By Edwards
NASA has given out some new grants for innovative space projects.
Perhaps the wildest of the chosen projects is a plan to put a radio telescope on the moon that could give us a glimpse of some of the earliest moments after the Big Bang.
The NASA supported project aims to put a 3,281-foot radio telescope within a crater on the far side of the moon.
A move that could end up with the moon looking a bit like the Death Star from Star Wars.
Radio telescope dishes need to be a curved parabolic shape to capture waves and reflect them to a receiver at the center.
This is why a crater would make a perfect natural dish and would require less equipment and construction in space.
According to the project team, this open radio telescope would be the largest in the solar system.
Placing tech like this on the lunar surface instead of Earth apparently has “tremendous advantages.”
The concept is being called the Lunar Crater Radio Telescope (LCRT).
The researchers think they could use it to observe the Universe in a lot more detail because Earth’s atmosphere and radio noise wouldn’t be getting in the way.
Scientists think the telescope could essentially help us look back in time to the earliest moments in the universe.
They think it could help them to learn how the universe inflated within a second after the Big Bang.
This is because the Big Bang is thought to have left behind faint ‘fingerprints’ on the cosmos that can’t currently be detected by radio telescopes on Earth.
Plans for building the telescope involve robots putting a 0.6-mile diameter wire-mesh across a crater.
In the center of the crater would be a suspended receiver that could pick up frequencies.
It could even be maintained by astronauts eventually as NASA plans to build an Artemis Base Camp on the moon.
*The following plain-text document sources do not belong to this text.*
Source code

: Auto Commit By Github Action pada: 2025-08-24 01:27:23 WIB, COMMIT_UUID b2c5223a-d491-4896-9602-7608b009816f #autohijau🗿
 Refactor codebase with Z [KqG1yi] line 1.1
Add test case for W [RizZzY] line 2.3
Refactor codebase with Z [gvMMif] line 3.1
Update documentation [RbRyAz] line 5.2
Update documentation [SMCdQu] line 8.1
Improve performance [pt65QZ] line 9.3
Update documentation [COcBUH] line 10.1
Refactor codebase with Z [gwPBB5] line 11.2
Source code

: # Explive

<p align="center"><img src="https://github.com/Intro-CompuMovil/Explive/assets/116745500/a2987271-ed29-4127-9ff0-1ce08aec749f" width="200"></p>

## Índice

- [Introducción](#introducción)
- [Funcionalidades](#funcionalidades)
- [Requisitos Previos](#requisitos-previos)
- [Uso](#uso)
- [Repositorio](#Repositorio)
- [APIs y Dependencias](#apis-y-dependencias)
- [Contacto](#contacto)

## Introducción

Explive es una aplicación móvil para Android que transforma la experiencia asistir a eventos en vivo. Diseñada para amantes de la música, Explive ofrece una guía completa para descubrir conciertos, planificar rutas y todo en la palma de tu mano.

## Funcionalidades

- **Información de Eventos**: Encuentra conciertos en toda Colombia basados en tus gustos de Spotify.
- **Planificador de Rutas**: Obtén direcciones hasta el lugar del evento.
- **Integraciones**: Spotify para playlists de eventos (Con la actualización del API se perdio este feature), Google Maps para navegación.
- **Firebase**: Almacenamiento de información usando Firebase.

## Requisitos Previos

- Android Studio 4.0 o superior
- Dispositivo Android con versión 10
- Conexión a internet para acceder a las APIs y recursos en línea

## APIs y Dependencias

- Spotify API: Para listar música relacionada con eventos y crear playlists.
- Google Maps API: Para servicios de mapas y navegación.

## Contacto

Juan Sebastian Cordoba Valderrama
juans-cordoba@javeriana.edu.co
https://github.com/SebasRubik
NASA said: “This Lunar Crater Radio Telescope (LCRT), with 0.6-mile diameter, will be the largest filled-aperture radio telescope in the solar system.
“LCRT could enable tremendous scientific discoveries in the field of cosmology by observing the early universe in the 10– 50m wavelength band (i.e., 6–30MHz frequency band), which has not been explored by humans to-date.”
NASA has put $125,000 (£100,900) towards the project and the researchers now have nine months to see if they can develop it.